2. If configuration changed, clone profile and adjust settings.
3. Resubmit run (`stella export run submit` or API) with `--allow-empty` if intentionally empty.
4. Monitor SSE stream or `stella export run watch`.
5. After success, prune failed run data if necessary.
### 7.2 Restoring from previous full bundle
1. Locate last successful full bundle (`mirror:full`) and associated manifest.
2. Download and verify signatures.
3. Extract into mirror staging area.
4. Apply subsequent delta bundles in order.
5. Trigger mirror verification script (`mirror verify <path>`).

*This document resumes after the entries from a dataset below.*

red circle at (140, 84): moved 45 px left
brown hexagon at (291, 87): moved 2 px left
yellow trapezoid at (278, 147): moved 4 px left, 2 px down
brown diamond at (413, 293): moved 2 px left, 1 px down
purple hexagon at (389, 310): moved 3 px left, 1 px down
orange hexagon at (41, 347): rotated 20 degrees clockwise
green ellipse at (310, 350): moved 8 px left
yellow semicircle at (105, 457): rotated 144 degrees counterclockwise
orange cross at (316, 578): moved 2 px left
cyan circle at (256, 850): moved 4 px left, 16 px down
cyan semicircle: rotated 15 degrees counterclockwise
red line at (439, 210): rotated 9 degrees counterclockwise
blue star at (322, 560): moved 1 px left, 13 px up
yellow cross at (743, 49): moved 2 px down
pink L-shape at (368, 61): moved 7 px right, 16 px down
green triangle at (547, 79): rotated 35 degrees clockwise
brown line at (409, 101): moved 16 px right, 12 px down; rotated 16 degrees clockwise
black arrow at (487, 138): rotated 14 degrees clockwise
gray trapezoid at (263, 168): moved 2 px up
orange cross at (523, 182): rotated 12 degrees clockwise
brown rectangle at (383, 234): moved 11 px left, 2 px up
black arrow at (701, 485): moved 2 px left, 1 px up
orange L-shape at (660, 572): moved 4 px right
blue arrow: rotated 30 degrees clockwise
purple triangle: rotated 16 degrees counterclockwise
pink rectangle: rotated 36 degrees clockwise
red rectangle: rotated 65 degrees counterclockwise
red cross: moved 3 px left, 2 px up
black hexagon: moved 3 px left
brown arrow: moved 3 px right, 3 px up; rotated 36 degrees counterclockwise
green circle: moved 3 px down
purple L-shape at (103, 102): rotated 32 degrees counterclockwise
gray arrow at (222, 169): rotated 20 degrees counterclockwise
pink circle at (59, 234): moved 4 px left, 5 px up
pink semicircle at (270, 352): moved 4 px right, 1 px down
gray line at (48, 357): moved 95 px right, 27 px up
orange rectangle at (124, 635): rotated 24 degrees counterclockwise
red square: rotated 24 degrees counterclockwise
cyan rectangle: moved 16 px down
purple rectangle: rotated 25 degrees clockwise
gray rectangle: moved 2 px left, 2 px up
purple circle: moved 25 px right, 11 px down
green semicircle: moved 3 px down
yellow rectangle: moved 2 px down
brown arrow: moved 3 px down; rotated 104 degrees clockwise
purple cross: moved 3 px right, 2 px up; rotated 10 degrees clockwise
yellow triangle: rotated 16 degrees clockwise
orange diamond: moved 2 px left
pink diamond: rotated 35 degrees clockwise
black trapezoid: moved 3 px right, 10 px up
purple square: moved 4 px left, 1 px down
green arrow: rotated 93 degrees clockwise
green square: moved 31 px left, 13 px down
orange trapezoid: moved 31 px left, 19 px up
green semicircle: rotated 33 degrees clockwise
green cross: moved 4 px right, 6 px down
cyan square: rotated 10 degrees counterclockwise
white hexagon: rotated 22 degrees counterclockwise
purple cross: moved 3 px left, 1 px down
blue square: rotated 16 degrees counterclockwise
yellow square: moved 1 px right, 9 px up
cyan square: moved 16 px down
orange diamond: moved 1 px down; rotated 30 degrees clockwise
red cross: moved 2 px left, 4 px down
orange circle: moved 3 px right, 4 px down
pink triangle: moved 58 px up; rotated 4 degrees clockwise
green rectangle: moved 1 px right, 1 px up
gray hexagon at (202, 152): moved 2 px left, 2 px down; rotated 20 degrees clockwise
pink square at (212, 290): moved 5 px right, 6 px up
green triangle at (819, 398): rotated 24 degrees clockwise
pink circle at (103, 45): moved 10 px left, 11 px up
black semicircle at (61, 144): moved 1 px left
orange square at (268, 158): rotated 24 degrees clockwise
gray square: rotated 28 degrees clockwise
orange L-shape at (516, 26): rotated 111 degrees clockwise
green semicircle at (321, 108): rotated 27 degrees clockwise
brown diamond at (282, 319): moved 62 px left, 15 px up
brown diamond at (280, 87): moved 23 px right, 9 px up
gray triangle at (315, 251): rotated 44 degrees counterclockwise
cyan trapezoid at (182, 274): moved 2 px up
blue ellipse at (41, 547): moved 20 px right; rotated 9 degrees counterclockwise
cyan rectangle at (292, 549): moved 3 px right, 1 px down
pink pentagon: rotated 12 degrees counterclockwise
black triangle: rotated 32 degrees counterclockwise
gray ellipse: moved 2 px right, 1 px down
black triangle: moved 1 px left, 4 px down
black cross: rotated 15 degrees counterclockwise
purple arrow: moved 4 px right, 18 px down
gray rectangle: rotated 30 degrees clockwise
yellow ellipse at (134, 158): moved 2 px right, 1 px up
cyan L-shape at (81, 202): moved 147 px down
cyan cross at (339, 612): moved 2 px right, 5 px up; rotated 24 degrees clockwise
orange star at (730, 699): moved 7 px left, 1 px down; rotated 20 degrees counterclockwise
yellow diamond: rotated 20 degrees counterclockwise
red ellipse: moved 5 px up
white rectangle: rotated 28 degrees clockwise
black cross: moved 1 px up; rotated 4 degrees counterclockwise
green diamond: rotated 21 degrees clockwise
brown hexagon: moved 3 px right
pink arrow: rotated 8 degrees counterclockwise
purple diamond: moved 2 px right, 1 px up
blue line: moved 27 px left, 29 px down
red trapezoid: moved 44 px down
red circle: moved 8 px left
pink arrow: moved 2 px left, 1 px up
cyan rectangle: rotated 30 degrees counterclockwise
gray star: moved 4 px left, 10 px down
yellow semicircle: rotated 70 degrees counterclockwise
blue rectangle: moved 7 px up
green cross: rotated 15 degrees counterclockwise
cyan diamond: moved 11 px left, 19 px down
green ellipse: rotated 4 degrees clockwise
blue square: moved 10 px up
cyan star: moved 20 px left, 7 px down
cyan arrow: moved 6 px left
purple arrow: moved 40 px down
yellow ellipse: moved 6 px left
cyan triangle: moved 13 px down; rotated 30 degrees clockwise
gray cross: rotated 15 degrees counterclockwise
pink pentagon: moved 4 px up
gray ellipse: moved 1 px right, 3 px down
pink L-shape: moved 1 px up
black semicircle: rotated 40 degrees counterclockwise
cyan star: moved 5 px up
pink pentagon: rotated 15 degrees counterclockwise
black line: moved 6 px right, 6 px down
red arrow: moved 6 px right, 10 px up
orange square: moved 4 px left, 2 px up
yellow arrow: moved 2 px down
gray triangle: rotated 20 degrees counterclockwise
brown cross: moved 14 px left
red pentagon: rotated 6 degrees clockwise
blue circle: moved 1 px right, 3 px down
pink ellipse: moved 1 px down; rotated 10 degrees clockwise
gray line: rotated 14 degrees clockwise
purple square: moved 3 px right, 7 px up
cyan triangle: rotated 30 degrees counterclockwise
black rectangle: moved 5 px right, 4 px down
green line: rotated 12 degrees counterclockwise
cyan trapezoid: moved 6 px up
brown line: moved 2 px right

### 7.3 KMS outage response
1. Disable new export submissions temporarily (set per-tenant quota to 0).
2. Coordinate with Authority Core to restore KMS.
3. Once KMS back, run `stella export run submit --profile <id> --selectors ... --priority catch-up` for affected tenants.
## 8. Verification workflow
All bundles must pass both signature and content verification.
### 8.1 Trivy bundle validation (CI job)
```bash
cosign verify-blob \
--key tenants/acme/export-center.pub \
--signature signatures/trivy-db.sig \
trivy/db.bundle
trivy module db import trivy/db.bundle --cache-dir /tmp/trivy-cache
```
Automation: `DEVOPS-EXPORT-36-001` ensures this runs on every pipeline.
### 8.2 Mirror bundle validation
```bash
cosign verify-blob \
--key tenants/acme/export-center.pub \
--signature signatures/export.sig \
mirror/export.json
./offline-kit/bin/mirror verify mirror-20251029-full.tar.zst
```
If encryption enabled, decrypt using age or AES key before verification.
## 9. Change management
- Profile changes require change record referencing tenant impact and expected bundle size.
- Distribution configuration updates (`OCI` vs `HTTP`) must be tested in staging.
- Schema upgrades (e.g., Trivy schema v3) need coordination with DevOps, Exporter, and Docs.
- Update runbook and related docs when processes change (tie updates to `DOCS-EXPORT-37-005`).
## 10. References
- `docs/export-center/trivy-adapter.md`
- `docs/export-center/mirror-bundles.md`
- `ops/devops/TASKS.md` (`DEVOPS-EXPORT-36-001`, `DEVOPS-EXPORT-37-001`)
- `docs/ingestion/aggregation-only-contract.md`
- `docs/24_OFFLINE_KIT.md`
> **Imposed rule:** Work of this type or tasks of this type on this component must also be applied everywhere else it should be applied.